在两组差异表达研究中对错误发现进行强大且可解释的控制。

Powerful and interpretable control of false discoveries in two-group differential expression studies.

作者信息

Enjalbert-Courrech Nicolas, Neuvial Pierre

机构信息

Institut de Mathématiques de Toulouse, UMR 5219, Université de Toulouse, CNRS, UPS, F-31062 Toulouse Cedex 9, France.

出版信息

Bioinformatics. 2022 Nov 30;38(23):5214-5221. doi: 10.1093/bioinformatics/btac693.
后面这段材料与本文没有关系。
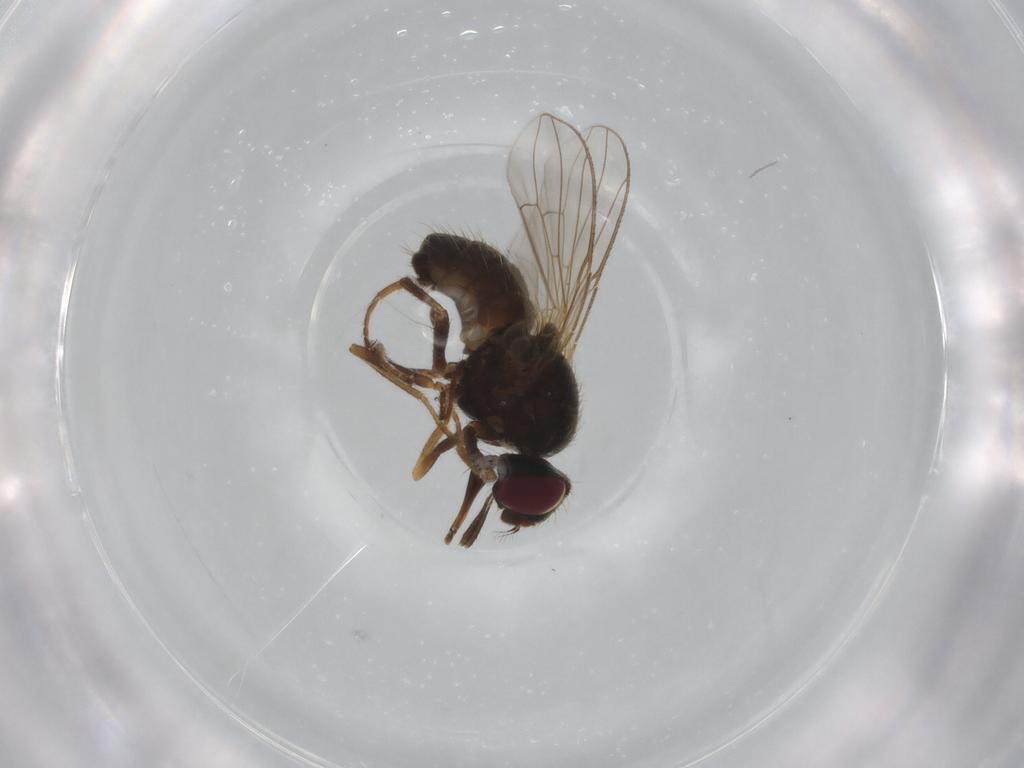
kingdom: Animalia
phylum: Arthropoda
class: Insecta
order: Diptera
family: Muscidae
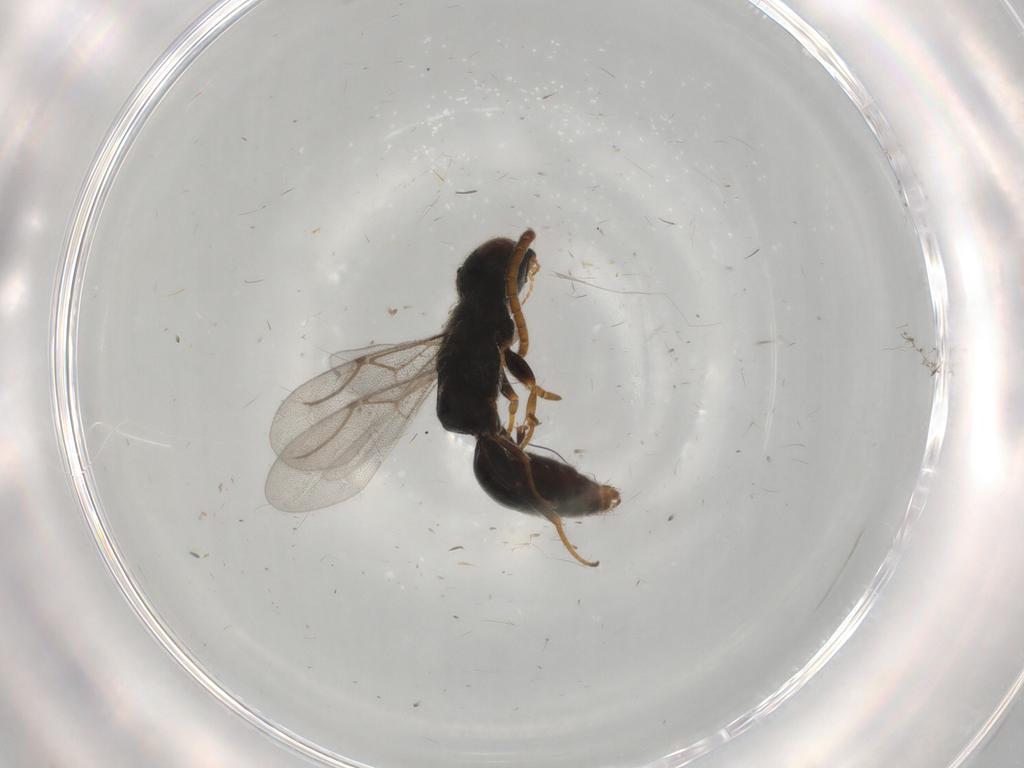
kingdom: Animalia
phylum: Arthropoda
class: Insecta
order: Hymenoptera
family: Bethylidae
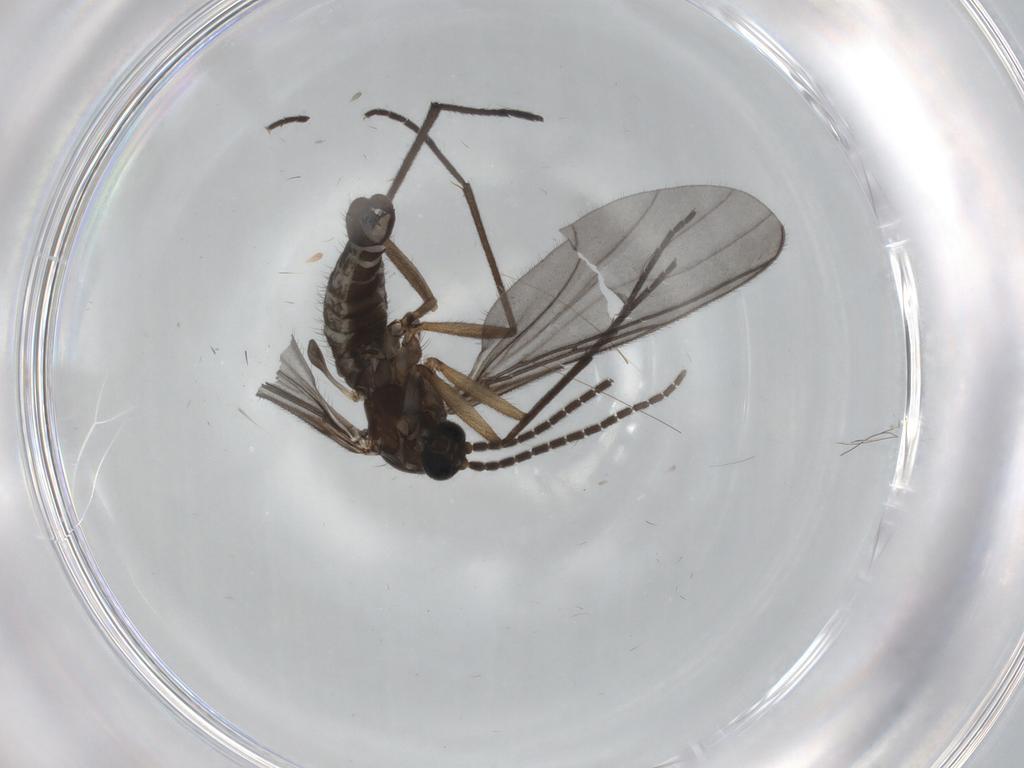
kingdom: Animalia
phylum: Arthropoda
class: Insecta
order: Diptera
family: Sciaridae
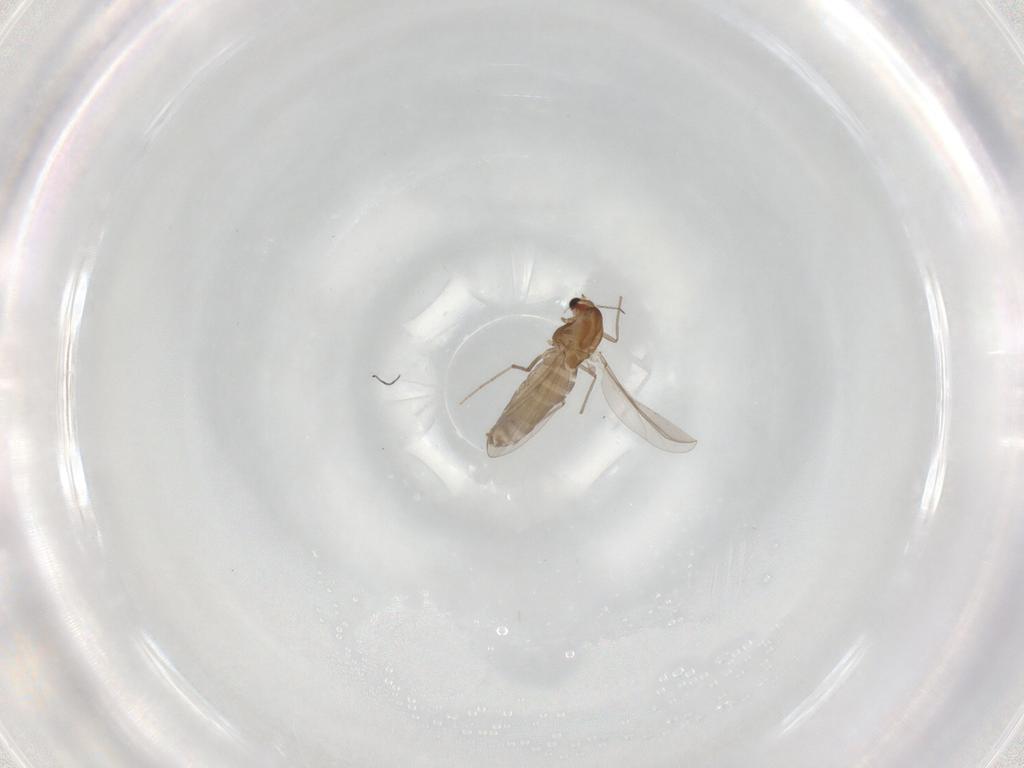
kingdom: Animalia
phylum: Arthropoda
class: Insecta
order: Diptera
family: Chironomidae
DOI:10.1093/bioinformatics/btac693

PMID:36264124

Abstract

MOTIVATION

The standard approach for statistical inference in differential expression (DE) analyses is to control the false discovery rate (FDR). However, controlling the FDR does not in fact imply that the proportion of false discoveries is upper bounded. Moreover, no statistical guarantee can be given on subsets of genes selected by FDR thresholding. These known limitations are overcome by post hoc inference, which provides guarantees of the number of proportion of false discoveries among arbitrary gene selections. However, post hoc inference methods are not yet widely used for DE studies.

RESULTS

In this article, we demonstrate the relevance and illustrate the performance of adaptive interpolation-based post hoc methods for two-group DE studies. First, we formalize the use of permutation-based methods to obtain sharp confidence bounds that are adaptive to the dependence between genes. Then, we introduce a generic linear time algorithm for computing post hoc bounds, making these bounds applicable to large-scale two-group DE studies. The use of the resulting Adaptive Simes bound is illustrated on a RNA sequencing study. Comprehensive numerical experiments based on real microarray and RNA sequencing data demonstrate the statistical performance of the method.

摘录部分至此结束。